With some trial and error I’ve made it so that the python script generates the appropriate markdown elements inline with how I want it to look. That file can be taken in lock stock and barrel into the content portion of my website. This results in the following page.
At present I’m just copying it into the file but if I wanted to completely automate this I would have the python script execute in a pipeline and automatically write to the appropriate file in my websites repository. Maybe I’ll loop back around one day and do this but today is not that day.
Now I’m going to touch some grass and so should you!!!
Script Update
Future William here fixing past Williams mistakes.
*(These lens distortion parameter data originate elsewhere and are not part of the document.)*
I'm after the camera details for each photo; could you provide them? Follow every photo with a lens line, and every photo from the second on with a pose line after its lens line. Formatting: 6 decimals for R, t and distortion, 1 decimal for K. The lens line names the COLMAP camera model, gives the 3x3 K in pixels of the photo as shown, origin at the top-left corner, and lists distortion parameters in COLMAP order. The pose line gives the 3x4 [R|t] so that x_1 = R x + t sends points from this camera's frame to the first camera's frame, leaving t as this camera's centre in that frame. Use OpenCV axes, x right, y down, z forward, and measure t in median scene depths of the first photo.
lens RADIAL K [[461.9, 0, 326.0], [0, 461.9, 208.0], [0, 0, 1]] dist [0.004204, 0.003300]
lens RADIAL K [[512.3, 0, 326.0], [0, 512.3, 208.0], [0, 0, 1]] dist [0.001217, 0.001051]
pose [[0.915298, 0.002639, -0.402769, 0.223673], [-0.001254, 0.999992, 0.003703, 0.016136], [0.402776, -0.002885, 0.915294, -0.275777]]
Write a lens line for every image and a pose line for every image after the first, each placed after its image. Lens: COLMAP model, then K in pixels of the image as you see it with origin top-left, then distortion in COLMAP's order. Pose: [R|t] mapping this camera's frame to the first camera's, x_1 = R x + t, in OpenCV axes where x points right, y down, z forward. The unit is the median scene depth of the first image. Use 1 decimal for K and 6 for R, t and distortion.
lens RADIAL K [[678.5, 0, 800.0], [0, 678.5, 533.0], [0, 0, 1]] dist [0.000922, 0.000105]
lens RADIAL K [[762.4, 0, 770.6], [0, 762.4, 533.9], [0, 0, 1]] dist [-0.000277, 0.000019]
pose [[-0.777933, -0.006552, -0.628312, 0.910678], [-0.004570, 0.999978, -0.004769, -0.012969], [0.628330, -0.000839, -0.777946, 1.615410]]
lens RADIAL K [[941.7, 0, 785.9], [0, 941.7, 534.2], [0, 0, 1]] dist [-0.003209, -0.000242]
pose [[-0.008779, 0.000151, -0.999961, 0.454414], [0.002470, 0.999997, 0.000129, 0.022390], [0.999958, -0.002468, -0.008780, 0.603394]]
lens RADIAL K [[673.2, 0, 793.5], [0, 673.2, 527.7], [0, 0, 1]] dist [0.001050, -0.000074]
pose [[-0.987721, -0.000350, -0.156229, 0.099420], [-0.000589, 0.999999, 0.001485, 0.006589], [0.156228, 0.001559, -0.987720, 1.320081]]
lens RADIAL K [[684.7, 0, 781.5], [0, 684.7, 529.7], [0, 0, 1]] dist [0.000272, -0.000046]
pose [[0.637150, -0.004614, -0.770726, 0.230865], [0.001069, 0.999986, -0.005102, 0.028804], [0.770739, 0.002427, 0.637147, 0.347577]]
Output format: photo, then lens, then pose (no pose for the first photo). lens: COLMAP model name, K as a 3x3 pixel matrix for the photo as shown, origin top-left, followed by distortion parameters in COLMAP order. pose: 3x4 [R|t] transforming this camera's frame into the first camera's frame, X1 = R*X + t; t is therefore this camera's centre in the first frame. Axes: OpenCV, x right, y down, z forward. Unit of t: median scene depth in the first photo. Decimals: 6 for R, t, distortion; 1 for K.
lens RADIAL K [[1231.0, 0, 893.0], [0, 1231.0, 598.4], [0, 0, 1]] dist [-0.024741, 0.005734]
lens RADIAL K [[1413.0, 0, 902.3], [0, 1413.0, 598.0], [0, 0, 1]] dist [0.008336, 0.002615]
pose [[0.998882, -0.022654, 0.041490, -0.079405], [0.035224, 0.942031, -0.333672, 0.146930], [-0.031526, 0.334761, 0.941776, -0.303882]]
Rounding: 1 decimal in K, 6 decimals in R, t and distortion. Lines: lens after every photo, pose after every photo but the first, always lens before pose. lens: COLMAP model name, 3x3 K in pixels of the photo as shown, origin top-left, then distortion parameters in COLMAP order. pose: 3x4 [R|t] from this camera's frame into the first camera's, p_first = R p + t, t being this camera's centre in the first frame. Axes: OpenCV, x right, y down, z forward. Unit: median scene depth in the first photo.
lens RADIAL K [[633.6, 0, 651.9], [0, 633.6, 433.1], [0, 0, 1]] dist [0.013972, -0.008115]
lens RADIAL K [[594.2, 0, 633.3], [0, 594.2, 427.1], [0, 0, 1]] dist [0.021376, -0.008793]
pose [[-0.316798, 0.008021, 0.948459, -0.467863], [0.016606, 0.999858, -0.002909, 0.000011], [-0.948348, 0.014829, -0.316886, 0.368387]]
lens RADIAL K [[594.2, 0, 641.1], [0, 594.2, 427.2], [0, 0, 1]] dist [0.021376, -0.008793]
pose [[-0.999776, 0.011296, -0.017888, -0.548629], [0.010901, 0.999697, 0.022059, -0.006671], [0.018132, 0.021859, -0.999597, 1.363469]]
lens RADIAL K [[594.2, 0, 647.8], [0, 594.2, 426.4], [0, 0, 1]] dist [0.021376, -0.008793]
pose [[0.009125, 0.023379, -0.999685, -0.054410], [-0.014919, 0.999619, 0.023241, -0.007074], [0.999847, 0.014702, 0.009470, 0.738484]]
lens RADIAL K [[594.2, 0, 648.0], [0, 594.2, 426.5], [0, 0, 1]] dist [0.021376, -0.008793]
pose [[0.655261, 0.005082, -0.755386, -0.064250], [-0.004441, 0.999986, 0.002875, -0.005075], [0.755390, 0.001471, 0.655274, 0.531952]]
After a few weeks this is what my custom page looked like…
Looks so professional right?! Look at me and my personal website that is completely broken, I’m so skilled at code!
Some of you may already know what the problem is given the method I went with in the post above. But for those at the back that missed it the image URL that I’m pulling contains within it a token that allows access to get the image. This token obviously expires after a given period of time. I did suspect that this would happen resulting in the links to the images breaking but wanted to test to see if it actually would… and it did 😁
To solve this I’ve gone ahead and expanded my scripts functionality to download the image with the discovered URL.
import urllib.request as get_image
def __save_image(self, badge_title, image_url):
try:
image_path = os.path.join(f'./badge_images/', f'{badge_title}.png')
get_image.urlretrieve(image_url, image_path)
return image_path
except BaseException as e:
print(e)
The image is saved and the location of the image is passed back instead of the URL. This then seamlessly plugs into the page generation function I have written. Now it looks so pretty again and will never ever break again… right?